GOAL OF THE EXERCISE
Scan the entries below, and for each line that includes the word "different", make a copy.

RECORDS SUPPLIED
*****

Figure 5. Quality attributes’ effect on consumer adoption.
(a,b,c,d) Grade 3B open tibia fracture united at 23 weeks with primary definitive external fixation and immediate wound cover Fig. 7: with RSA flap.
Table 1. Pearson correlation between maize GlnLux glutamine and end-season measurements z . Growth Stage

*****

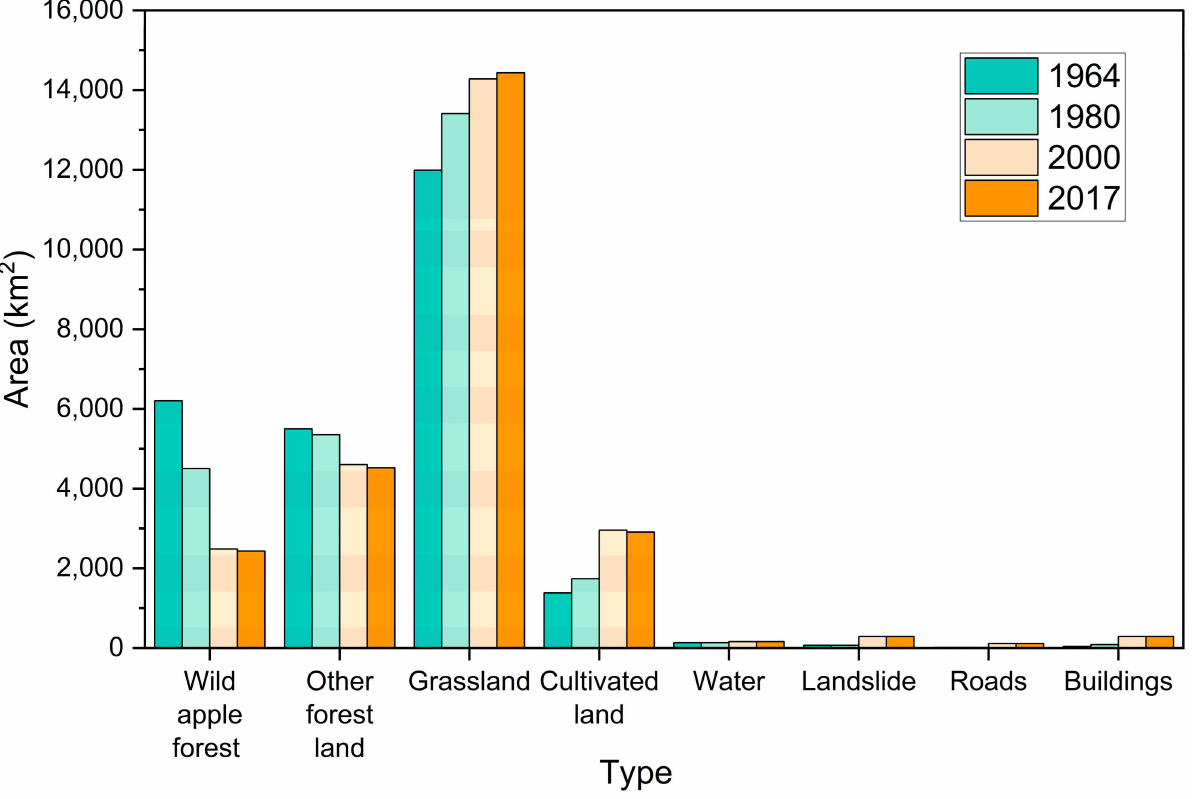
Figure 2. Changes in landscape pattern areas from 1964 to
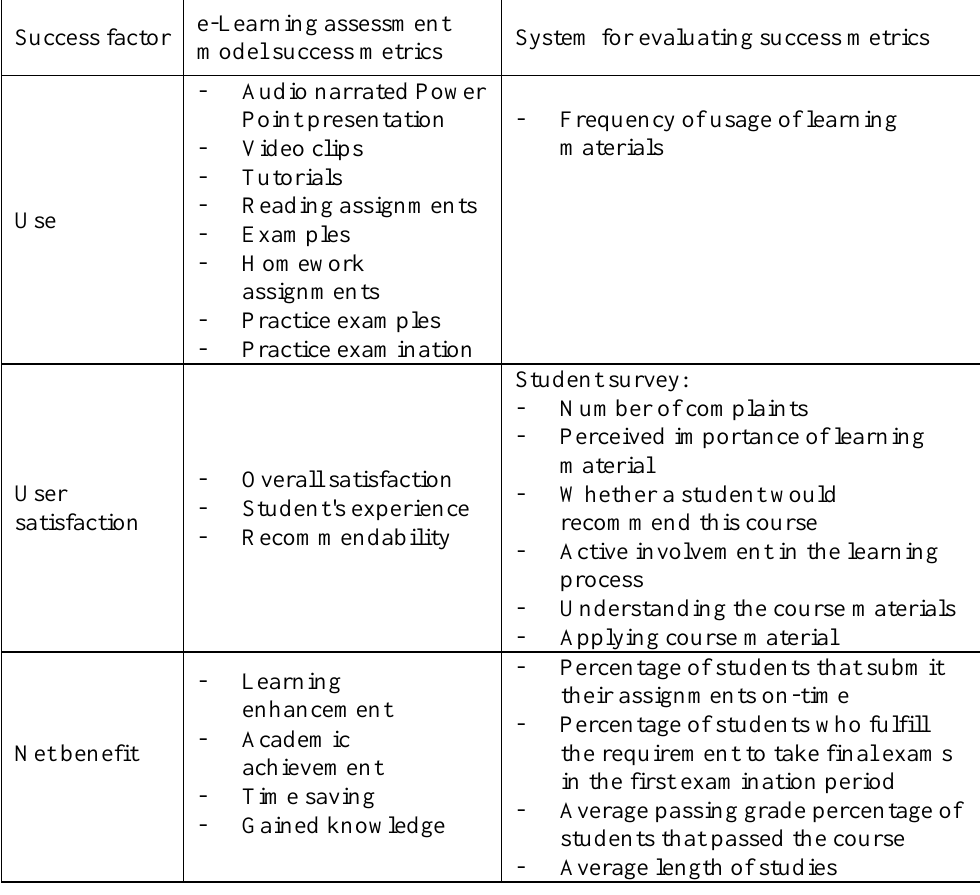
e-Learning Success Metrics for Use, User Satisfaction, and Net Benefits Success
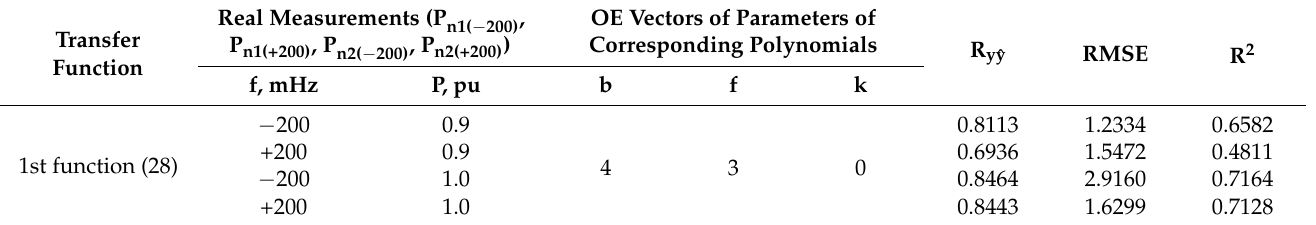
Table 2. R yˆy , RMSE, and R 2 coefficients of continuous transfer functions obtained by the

*****

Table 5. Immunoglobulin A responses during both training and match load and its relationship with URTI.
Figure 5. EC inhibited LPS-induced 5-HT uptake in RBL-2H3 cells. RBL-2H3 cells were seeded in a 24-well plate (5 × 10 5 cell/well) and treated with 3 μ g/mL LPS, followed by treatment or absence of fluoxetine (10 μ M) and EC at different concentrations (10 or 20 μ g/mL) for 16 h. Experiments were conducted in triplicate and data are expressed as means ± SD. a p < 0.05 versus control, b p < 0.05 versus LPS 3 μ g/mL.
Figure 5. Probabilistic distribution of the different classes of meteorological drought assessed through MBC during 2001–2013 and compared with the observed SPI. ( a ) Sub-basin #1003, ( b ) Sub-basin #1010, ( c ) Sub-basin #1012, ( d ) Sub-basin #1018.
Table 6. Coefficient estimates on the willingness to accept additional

*****

SOLUTION TO THIS PROBLEM
Figure 5. EC inhibited LPS-induced 5-HT uptake in RBL-2H3 cells. RBL-2H3 cells were seeded in a 24-well plate (5 × 10 5 cell/well) and treated with 3 μ g/mL LPS, followed by treatment or absence of fluoxetine (10 μ M) and EC at different concentrations (10 or 20 μ g/mL) for 16 h. Experiments were conducted in triplicate and data are expressed as means ± SD. a p < 0.05 versus control, b p < 0.05 versus LPS 3 μ g/mL.
Figure 5. Probabilistic distribution of the different classes of meteorological drought assessed through MBC during 2001–2013 and compared with the observed SPI. ( a ) Sub-basin #1003, ( b ) Sub-basin #1010, ( c ) Sub-basin #1012, ( d ) Sub-basin #1018.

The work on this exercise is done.